▶ [TEXT]
· · · ·
Eligibility Criteria

Sex: ALL
Age: 65 Years - N/A
Healthy Volunteers: Not accepted

Interventions

Personalized CPC Prehabilitation — OTHER
Patients referred for elective surgery will be scheduled for a preoperative evaluation (3 to 6 weeks prior to surgery) and will receive standardized and personalized assessment and prehabilitation according to UPMC disease specific algorithms
Cognitive Training — BEHAVIORAL
Participants will be provided with access to the Lumosity (Lumos Labs) software for installation on a home device. They will be trained to navigate the touchscreen tablet and guided through an introductory series of brain exercise games focused on 5 main categories: memory, speed, attention, flexibility, and problem-solving. Patients will be asked to complete a cognitive exercise dosage of a minimum of 20 minutes a day for ≥5 days prior to their date of surgery. Research coordinators and volunteers from UPMC's Hospital Elder Life Program (HELP) will reach out to participants daily for a quick social check-in and to remind them to perform their training. Compliance data will be retrieved from the Lumosity app.
Meditation — BEHAVIORAL
A single guided meditation session with instructions will be provided using a smart device. The meditation session will last for at least 10 minutes daily starting at least 1-week prior to surgery. If the subject does not own a smart device, one will be provided or meditation will be completed in-person or over the phone.
Daily Exercise — BEHAVIORAL
Participants in the intervention group will meet with an occupational or physical therapist approximately 1-6 weeks before surgery who will discuss the potential benefits of exercise and give directions for an easy strength training exercise. Participants will then be provided with a video link for a guided exercise and encouraged to walk or perform a seated strength exercise for ≥ 5 minutes each day for at least 1 week before surgery and after surgery. Patient reported frequency, fitness app compliance and exercise duration with REDCap email or mobile link or over telephone will be collected before and after surgery. Patients will be cleared by an occupational or physical therapist to perform the upper-extremity exercises and will confirm the exercises are not contraindicated after surgery. An occupational or physical therapist will see subject again post-surgery to mitigate risk of injury.
Enhanced Social Support — BEHAVIORAL
Research coordinators and volunteers from the Hospital Elder Life Program (HELP) will contact participants prior to surgery to discuss concerns, provide regular social support, and remind participants to complete assigned cognitive exercises. The role of family members and caregivers in supporting the participant will also be discussed, and their involvement will be encouraged when appropriate. Participants in the CPC preoperative intervention group may receive preoperative interventions to address depressive symptoms as part of CPC-guided prehabilitation, when clinically indicated.
· · · ·
(Camera calibration data)
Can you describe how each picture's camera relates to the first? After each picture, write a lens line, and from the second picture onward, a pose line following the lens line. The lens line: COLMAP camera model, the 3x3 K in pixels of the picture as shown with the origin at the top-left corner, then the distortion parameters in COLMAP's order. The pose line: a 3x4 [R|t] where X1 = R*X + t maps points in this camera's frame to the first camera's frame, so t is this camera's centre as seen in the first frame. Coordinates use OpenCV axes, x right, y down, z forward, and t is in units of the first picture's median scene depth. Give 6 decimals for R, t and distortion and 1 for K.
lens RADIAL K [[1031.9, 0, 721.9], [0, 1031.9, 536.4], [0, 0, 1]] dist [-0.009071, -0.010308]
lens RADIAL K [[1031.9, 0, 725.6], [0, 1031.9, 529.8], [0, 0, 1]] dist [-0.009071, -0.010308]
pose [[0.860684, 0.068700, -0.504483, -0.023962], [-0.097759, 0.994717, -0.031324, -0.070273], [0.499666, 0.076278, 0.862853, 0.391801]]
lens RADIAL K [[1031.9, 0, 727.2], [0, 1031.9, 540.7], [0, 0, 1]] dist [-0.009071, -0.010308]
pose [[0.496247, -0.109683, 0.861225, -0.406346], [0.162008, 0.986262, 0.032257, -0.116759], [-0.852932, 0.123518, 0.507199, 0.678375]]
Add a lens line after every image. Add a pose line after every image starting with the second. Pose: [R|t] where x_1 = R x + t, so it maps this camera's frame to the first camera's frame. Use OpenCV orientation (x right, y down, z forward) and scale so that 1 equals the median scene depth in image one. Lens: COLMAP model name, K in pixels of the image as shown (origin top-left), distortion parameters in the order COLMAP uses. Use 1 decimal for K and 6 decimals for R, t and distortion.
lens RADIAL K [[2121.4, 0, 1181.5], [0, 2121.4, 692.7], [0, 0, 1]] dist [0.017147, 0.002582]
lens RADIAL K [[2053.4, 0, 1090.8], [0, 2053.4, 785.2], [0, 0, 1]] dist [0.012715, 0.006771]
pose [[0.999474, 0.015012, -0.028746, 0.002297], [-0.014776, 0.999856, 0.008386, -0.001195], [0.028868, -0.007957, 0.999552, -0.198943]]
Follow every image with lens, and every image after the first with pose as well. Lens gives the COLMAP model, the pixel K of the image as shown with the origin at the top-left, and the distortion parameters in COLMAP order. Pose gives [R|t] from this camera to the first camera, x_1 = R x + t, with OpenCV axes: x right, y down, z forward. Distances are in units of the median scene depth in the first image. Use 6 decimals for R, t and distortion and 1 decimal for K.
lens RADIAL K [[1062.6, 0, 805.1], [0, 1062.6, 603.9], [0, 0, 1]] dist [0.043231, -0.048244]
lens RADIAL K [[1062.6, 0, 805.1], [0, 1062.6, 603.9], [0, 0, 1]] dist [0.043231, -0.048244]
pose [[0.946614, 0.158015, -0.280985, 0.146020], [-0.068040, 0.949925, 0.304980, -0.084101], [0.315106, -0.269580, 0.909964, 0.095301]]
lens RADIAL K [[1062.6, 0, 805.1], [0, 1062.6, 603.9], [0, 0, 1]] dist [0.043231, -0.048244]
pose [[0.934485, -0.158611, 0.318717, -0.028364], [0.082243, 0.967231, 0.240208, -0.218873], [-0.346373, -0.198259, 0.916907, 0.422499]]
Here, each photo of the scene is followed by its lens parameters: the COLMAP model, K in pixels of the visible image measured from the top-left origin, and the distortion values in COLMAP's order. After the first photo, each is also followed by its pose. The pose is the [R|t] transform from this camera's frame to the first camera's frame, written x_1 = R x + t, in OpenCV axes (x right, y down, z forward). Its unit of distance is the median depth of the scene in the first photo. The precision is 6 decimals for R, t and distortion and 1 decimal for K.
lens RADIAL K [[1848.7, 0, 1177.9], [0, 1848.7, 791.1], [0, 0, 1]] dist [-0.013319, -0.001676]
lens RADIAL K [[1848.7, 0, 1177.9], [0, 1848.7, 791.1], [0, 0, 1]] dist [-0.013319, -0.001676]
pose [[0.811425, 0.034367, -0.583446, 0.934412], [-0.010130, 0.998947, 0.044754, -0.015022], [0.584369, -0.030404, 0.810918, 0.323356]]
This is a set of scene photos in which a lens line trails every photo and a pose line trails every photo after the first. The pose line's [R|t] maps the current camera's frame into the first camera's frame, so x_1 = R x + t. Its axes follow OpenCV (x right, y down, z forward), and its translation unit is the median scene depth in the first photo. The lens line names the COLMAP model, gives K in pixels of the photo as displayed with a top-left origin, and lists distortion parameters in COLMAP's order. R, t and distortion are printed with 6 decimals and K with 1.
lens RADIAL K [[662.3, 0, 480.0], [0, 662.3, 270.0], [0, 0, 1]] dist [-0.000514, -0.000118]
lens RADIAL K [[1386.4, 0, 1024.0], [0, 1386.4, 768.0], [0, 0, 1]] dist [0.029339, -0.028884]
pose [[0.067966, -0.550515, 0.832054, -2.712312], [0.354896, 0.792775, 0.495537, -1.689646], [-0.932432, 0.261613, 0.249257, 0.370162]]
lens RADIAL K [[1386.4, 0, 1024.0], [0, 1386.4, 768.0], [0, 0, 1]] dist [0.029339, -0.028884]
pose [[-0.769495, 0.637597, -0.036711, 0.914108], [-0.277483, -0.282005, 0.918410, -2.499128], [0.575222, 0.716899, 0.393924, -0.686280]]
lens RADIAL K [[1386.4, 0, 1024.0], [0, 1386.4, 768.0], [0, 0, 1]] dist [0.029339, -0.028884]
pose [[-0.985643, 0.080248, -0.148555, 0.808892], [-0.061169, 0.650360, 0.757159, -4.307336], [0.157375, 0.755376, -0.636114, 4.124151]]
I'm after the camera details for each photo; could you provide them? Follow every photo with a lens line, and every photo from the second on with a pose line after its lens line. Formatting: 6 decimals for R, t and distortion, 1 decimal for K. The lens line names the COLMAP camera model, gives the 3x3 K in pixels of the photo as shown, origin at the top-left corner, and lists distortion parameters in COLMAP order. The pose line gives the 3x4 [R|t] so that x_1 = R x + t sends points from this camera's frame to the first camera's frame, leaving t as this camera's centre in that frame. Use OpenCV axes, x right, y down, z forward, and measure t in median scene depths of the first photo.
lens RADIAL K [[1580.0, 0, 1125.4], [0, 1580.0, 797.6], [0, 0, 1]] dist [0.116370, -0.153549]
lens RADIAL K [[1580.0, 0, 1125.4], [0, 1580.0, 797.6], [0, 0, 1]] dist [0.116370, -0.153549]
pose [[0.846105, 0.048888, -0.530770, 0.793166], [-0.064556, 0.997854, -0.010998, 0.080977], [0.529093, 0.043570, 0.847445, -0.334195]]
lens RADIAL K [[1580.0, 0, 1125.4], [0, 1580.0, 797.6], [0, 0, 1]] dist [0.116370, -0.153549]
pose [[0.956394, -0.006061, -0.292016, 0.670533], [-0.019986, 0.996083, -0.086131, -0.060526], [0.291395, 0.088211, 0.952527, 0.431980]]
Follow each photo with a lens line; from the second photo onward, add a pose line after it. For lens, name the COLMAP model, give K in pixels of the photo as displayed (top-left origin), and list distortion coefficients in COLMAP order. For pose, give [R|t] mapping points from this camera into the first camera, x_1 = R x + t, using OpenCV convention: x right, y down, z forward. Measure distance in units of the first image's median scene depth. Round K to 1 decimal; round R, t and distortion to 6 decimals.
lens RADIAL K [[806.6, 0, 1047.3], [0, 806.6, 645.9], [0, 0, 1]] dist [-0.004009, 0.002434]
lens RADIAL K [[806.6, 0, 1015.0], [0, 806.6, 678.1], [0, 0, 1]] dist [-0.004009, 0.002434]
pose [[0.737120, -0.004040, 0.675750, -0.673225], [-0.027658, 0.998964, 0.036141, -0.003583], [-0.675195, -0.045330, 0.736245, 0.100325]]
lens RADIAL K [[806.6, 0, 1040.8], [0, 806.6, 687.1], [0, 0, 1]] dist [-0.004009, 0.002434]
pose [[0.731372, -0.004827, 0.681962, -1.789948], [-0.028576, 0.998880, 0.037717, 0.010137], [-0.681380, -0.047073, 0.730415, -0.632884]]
· · · ·
▶ [EXERCISE DESCRIPTION]
Extend the prehabilitation study listing, beginning right after its last sentence. None of the lines are needed for this.

▶ [YOUR RESPONSE]
Proactive Bundle Interventions — OTHER
Participants randomized to the proactive bundled intervention group (Group D) will receive routine intraoperative SSEP and EEG monitoring and proactive optimization of intraoperative physiology, including maintaining mean arterial pressure ≥65 mmHg, adequate oxygenation, opioid sparing analgesia, and avoidance of deep anesthesia and benzodiazepines. If persistent focal changes in SSEP and EEG (i.e., changes in one hemisphere) occur, reactive measures will be implemented to increase cerebral perfusion, including ensuring hematocrit \>30, maintaining anesthetic BIS \>50-60, and initiating stroke management and thrombectomy if clinically indicated
Pre-operative Standard of Care — PROCEDURE
Participants will receive routine preoperative clinical care per institutional standard practice.
Intra-operative Standard of Care — PROCEDURE
This includes routine intraoperative SSEP and EEG monitoring. Physician oversight and interpretation of real-time neuromonitoring data will be performed using a combined on-site and remote model at UPMC. In the event that changes in EEG or SSEP are considered significant by the oversight neurophysiologists, the surgical team will be immediately informed so that immediate appropriate action can be taken to reverse the change.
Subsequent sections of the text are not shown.